- Born: 30 April 1899 Headfort House, Kells, Ireland
- Died: 1958 (aged 58–59) Ruislip, Middlesex, England
- Occupations: botanical and commercial artist

= William Edward Trevithick =

Irish botanical and commercial artist

William Edward Trevithick (30 April 1899 - 1958) was an Irish botanical illustrator who contributed some 60 botanical plates to Curtis’s Botanical Magazine. He was later known for his commercial work in advertising.

== Life ==
Trevithick was born on 30 April 1899 while his father, William Edward Roberts Trevithick (1858–1929), was a gardener to Lord Headfort in his estate near Kells. W. E. R. Trevithick was Cornish, and served as head gardener from 1912 to 1929 and established Headfort's arboretum. The younger William Edward Trevithick was a gardener at Headfort House from the age of 13, followed by employment at Belvoir Castle owned by the Duke of Rutland. From early 1918, he was recorded as a "pupil gardener" at the National Botanic Gardens, Glasnevin. From 1920, he worked at Kew, where he worked in the herbarium. He eventually left his position at Kew to study art at Chelsea School of Art.

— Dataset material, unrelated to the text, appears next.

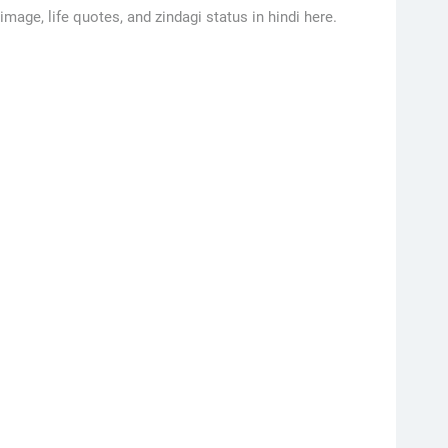
 image, life quotes, and zindagi status in hindi here.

Trevithick produced illustrations for Flora of West Tropical Africa by John Hutchinson and John McEwen Dalziel, Flora Malesiana, and Curtis's Botanical Magazine. He was also a keen photographer, with some of his photographs published in Irish Gardening in 1920.

He then went on to work as a commercial artist with his brother, who was also a commercial artist. He started his own advertising company in the 1930s in Barnes, Surrey. His artwork was for Rolls-Royce and C.C. Wakefield and Co Ltd., the latter producing Castrol motor oil. His work featured on the covers of Flight International Magazine and Airplane. Being an enthusiastic aviator, he qualified as a pilot and became a member of the Royal Aero Club.

He died in Ruislip, Middlesex in 1958.